- SELECTED PASSAGE:
· · · ·

There are some logistical limitations to data collection and unbiased statistical estimates in field experiments, and some scholars argue that these limitations make lab experiments a superior option for finding causal relationships. Difficulties affecting field experiments (one-sided noncompliance [10][11]) difficulties occur when subjects who are assigned to treatment never receive treatment. This occurs when subjects who are assigned to treatment are hard to reach or when subjects refuse treatment. Similarly, there are cases where experiments have subjects assigned to control groups who mistakenly receive treatment [two-sided noncompliance. Other problems to data collection include attrition (where subjects who are treated do not provide outcome data) which, under certain conditions, can also bias the collected data. These problems can lead to imprecise data analysis; however, researchers who use field experiments can use statistical methods in calculating useful information even when these difficulties occur[12].

Similarly, conducting a field experiment can also lead to concerns over interference[13] between subjects. When a treated subject or groups affects the outcomes of the nontreated groups (through contagion, displacement, communication, social comparison, deterrence, etc.), nontreated groups might not have an outcome that is the true untreated outcome. A subset of interference is the spillover effect, which occurs when the treatment of treated groups has an effect on neighboring untreated groups.

There is also the concern of heterogeneous treatment effects, which occur when subjects with similar attributes react to treatment categorically differently than other subjects. This creates across-treatment variability that can present problems for assessing causal mechanisms, leading some researchers to use covariate adjustment methods. Critics argue that this increases variability, error, and potential bias to results; however, others show that increasing the sample size of the data will dull the negative effects of using these and other regressive methods.[14] Another popular method to address heterogeneous treatment effects is to use a block design, which stratifies subjects based on observable traits and randomizes treatment and control within those strata and can be effectively done before or after implementing an intervention[15].

· · · ·

- BRIEF 1: From the passage on field experiments, copy the text from "There is also" up to and including "implementing an intervention[15].".
- BRIEF 2: In the passage on field experiments, what is the spillover effect?

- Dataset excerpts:

· · · ·

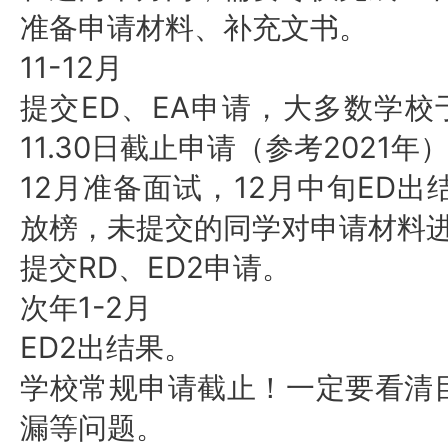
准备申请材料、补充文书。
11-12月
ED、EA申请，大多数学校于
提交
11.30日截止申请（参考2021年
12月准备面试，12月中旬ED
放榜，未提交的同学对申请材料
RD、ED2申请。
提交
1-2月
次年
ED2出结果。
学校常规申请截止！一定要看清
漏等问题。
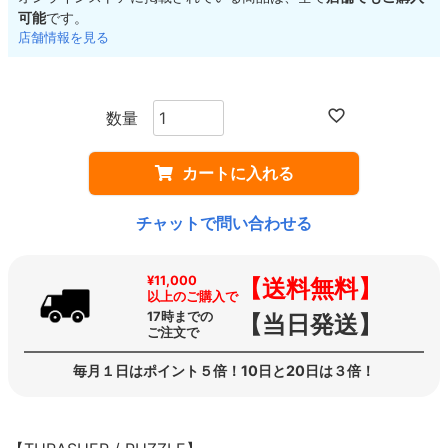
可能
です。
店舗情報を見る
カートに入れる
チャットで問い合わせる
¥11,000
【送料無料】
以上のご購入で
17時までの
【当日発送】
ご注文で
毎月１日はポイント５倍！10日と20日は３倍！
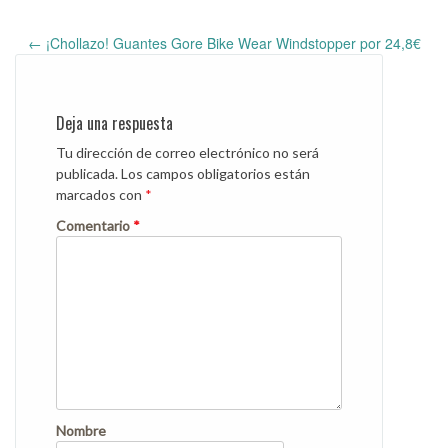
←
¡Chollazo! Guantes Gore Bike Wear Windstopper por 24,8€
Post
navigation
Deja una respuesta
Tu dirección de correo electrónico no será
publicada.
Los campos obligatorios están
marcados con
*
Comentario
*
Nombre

· · · ·

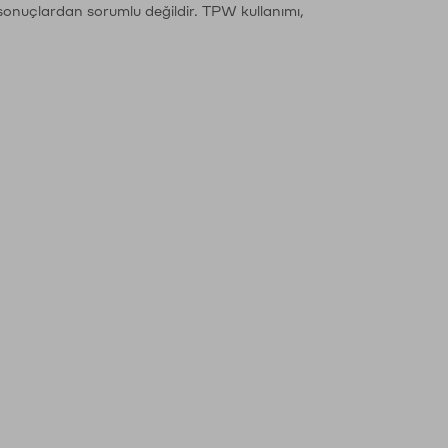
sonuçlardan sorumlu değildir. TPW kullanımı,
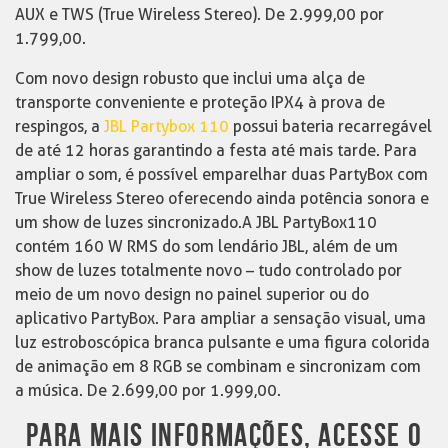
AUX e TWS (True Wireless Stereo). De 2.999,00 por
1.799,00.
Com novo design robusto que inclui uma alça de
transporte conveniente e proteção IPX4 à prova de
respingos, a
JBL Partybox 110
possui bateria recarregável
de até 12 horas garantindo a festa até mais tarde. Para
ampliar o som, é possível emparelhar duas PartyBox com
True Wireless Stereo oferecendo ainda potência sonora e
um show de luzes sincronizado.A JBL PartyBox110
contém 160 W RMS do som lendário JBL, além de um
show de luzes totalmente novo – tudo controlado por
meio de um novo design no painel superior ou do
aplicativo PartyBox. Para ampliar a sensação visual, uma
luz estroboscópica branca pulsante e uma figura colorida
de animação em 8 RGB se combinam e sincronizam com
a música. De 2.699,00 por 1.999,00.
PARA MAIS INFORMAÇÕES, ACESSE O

· · · ·

- TASK ANSWER 1:
There is also the concern of heterogeneous treatment effects, which occur when subjects with similar attributes react to treatment categorically differently than other subjects. This creates across-treatment variability that can present problems for assessing causal mechanisms, leading some researchers to use covariate adjustment methods. Critics argue that this increases variability, error, and potential bias to results; however, others show that increasing the sample size of the data will dull the negative effects of using these and other regressive methods.[14] Another popular method to address heterogeneous treatment effects is to use a block design, which stratifies subjects based on observable traits and randomizes treatment and control within those strata and can be effectively done before or after implementing an intervention[15].

- TASK ANSWER 2: A subset of interference that occurs when the treatment of treated groups has an effect on neighboring untreated groups.